If I had a nickel for every time I’ve read or heard that when a CD/TG goes through a “slutty phase” it’s because they’re just going through their female adolescence, like all girls go through – experimenting with styles, wearing too much makeup, etc., I’d be rich woman.
While it may be true that teenaged girls experiement with makeup and clothes, it also occurred to me that I had never gone through a “slutty” phase. So I started asking other women – partners, friends, sisters – and amazingly enough, none of them had.
One woman (a trans-partner as well) pointed out that the “slutty” girls in high school – the ones everyone knew would have sex with nearly anyone – were the only ones who dressed that way. (She also pointed out that in retrospect, those girls were most likely subjected to sexual abuse or violence as children or young adults, which I think is entirely accurate).
Most of us were busy covering up our newly-exploding bodies, dealing with what it felt like to have curves, to be looked at sexually. It wasn’t easy. But the last thing we were doing was dressing like sluts – believe me, it comes as quite a shock to have thighs, get your period, grow breasts – and suddenly find that your male friends look at you differently. A lot of women I know just covered up – in whatever ways possible – until they’d made peace with their new bodies. And for a lot of us, that didn’t happen until college, if then.

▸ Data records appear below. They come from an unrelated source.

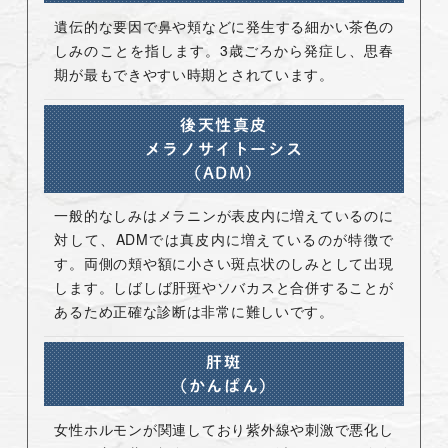
遺伝的な要因で鼻や頬などに発生する細かい茶色の
しみのことを指します。3歳ごろから発症し、思春
期が最もできやすい時期とされています。
後天性真皮
メラノサイトーシス
（ADM）
一般的なしみはメラニンが表皮内に増えているのに
対して、ADMでは真皮内に増えているのが特徴で
す。両側の頬や額に小さい斑点状のしみとして出現
します。しばしば肝斑やソバカスと合併することが
あるため正確な診断は非常に難しいです。
肝斑
（かんぱん）
女性ホルモンが関連しており紫外線や刺激で悪化し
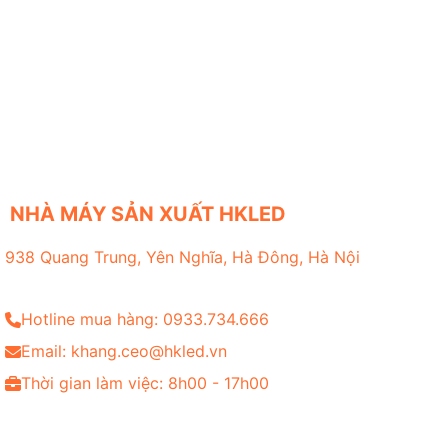
NHÀ MÁY SẢN XUẤT HKLED
938 Quang Trung, Yên Nghĩa, Hà Đông, Hà Nội
Hotline mua hàng: 0933.734.666
Email: khang.ceo@hkled.vn
Thời gian làm việc: 8h00 - 17h00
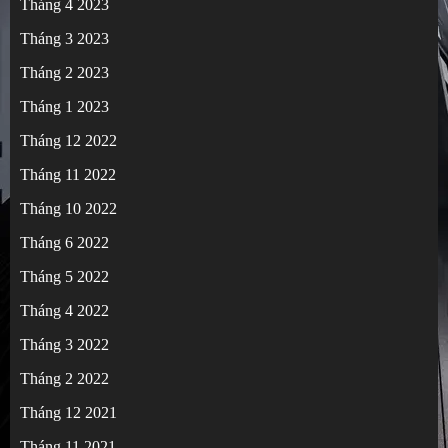
Tháng 4 2023
Tháng 3 2023
Tháng 2 2023
Tháng 1 2023
Tháng 12 2022
Tháng 11 2022
Tháng 10 2022
Tháng 6 2022
Tháng 5 2022
Tháng 4 2022
Tháng 3 2022
Tháng 2 2022
Tháng 12 2021
Tháng 11 2021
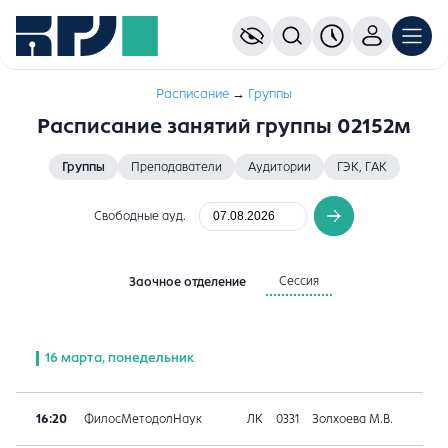
Расписание
→
Группы
Расписание занятий группы 02152м
Группы
Преподаватели
Аудитории
ГЭК, ГАК
Свободные ауд.
Сессия
Заочное отделение
16 марта, понедельник
16:20
ФилосМетодолНаук
ЛК
0331
Золхоева М.В.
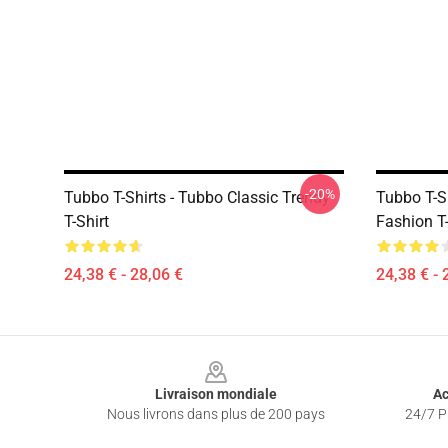
-20%
Tubbo T-Shirts - Tubbo Classic Trendy
Tubbo T-S
T-Shirt
Fashion T-
24,38 € - 28,06 €
24,38 € - 
Footer
Livraison mondiale
Ac
Nous livrons dans plus de 200 pays
24/7 Pr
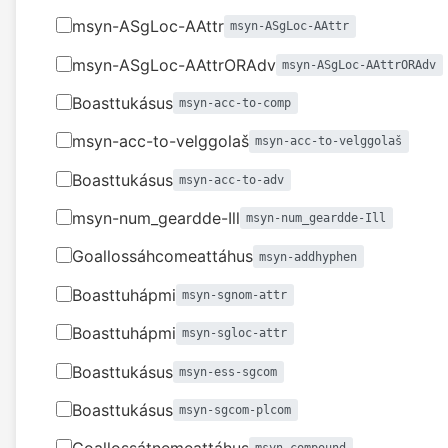
msyn-ASgLoc-AAttr
msyn-ASgLoc-AAttr
msyn-ASgLoc-AAttrORAdv
msyn-ASgLoc-AAttrORAdv
Boasttukásus
msyn-acc-to-comp
msyn-acc-to-velggolaš
msyn-acc-to-velggolaš
Boasttukásus
msyn-acc-to-adv
msyn-num_geardde-Ill
msyn-num_geardde-Ill
Goallossáhcomeattáhus
msyn-addhyphen
Boasttuhápmi
msyn-sgnom-attr
Boasttuhápmi
msyn-sgloc-attr
Boasttukásus
msyn-ess-sgcom
Boasttukásus
msyn-sgcom-plcom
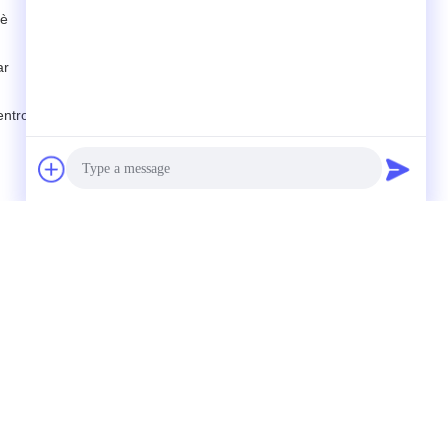
 è
ar
entro
Photo
Video Call
tamente a noi
Audio Call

So what are trannies really doing when they dress slutty? It’s my feeling that what they’re doing is indulging in a “look” that they – socialized as men – think is powerful. It’s part of the mythology that women are in control, that we use men to suit out purposes – you know, the “cold hearted bitch” myth that even Robin Givens is debunking on Oprah this week.
And that’s not so much what bothers me. What bothers me is how quickly we as partners are to accept this “received wisdom.” This crap wasn’t explained this way by a partner – I’m pretty sure of it. Because it does not compute. Any woman who has been raised as and lived as a woman knows it doesn’t compute, but we tell each other things like this to feel better about the way our partners are objectifying women in their choice of clothes. We fail to inform our partners, too.

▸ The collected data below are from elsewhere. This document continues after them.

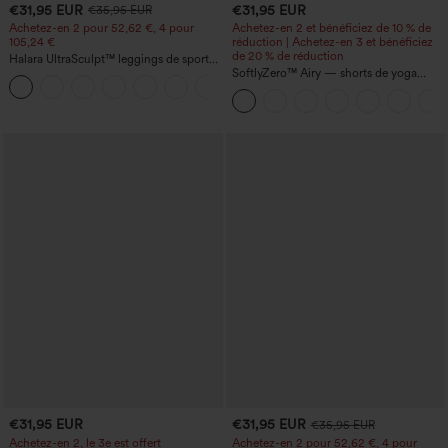
€31,95 EUR
€31,95 EUR
€35,95 EUR
Achetez-en 2 pour 52,62 €, 4 pour
Achetez-en 2 et bénéficiez de 10 % de
105,24 €
réduction | Achetez-en 3 et bénéficiez
de 20 % de réduction
Halara UltraSculpt™ leggings de sport
taille haute sculptants — rehaussement
SoftlyZero™ Airy — shorts de yoga
+15
fessier, maintien du ventre, avec poche
super taille haute 2-en-1 InstantCool
avec poches
€31,95 EUR
€31,95 EUR
€35,95 EUR
Achetez-en 2, le 3e est offert
Achetez-en 2 pour 52,62 €, 4 pour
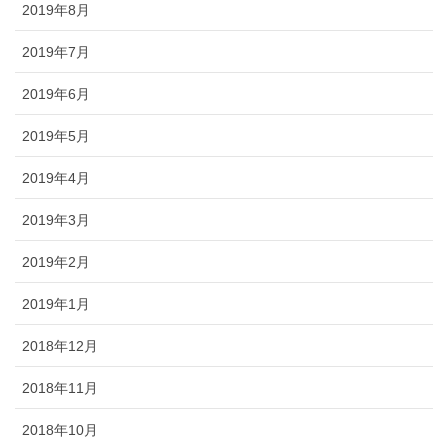
2019年8月
2019年7月
2019年6月
2019年5月
2019年4月
2019年3月
2019年2月
2019年1月
2018年12月
2018年11月
2018年10月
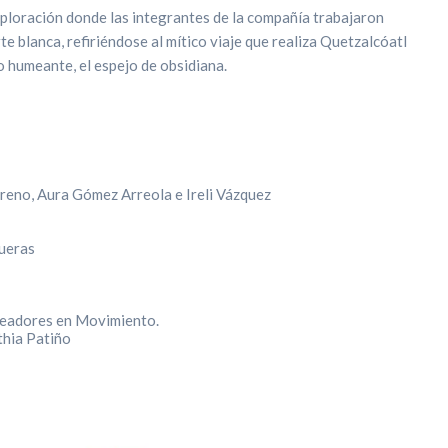
xploración donde las integrantes de la compañía trabajaron
te blanca, refiriéndose al mítico viaje que realiza Quetzalcóatl
o humeante, el espejo de obsidiana.
reno, Aura Gómez Arreola e Ireli Vázquez
gueras
readores en Movimiento.
thia Patiño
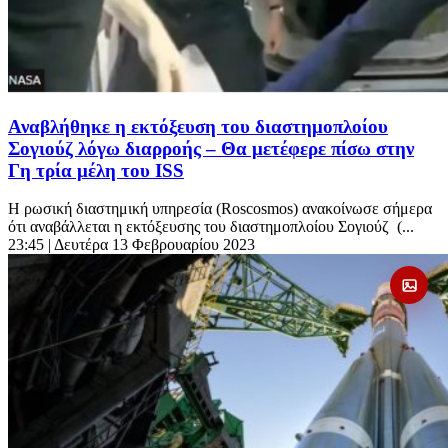
Αναβλήθηκε η εκτόξευση του διαστημοπλοίου
Σογιούζ λόγω διαρροής – Θα μετέφερε πίσω στην
Γη τρία μέλη του ISS
Η ρωσική διαστημική υπηρεσία (Roscosmos) ανακοίνωσε σήμερα
ότι αναβάλλεται η εκτόξευσης του διαστημοπλοίου Σογιούζ (...
23:45
| Δευτέρα 13 Φεβρουαρίου 2023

The most beautiful women I know are not masters of their realm. They are usually more insecure than other women who don’t play the beauty game, actually. I was friends with a woman who was beautiful who would always make sure people had noticed her when she walked into a room; it helped boost her confidence, because otherwise she felt she had nothing to give. She waited by the phone like every other girl, wondering if he was going to call like he said he would.
So please – let’s drop this little bromide. Every time a partner tells you her partner is going through the “slutty” phase, just ask her: did you have one? My money is on the fact that she didn’t go through a “slutty” phase, and neither did any other woman she knows.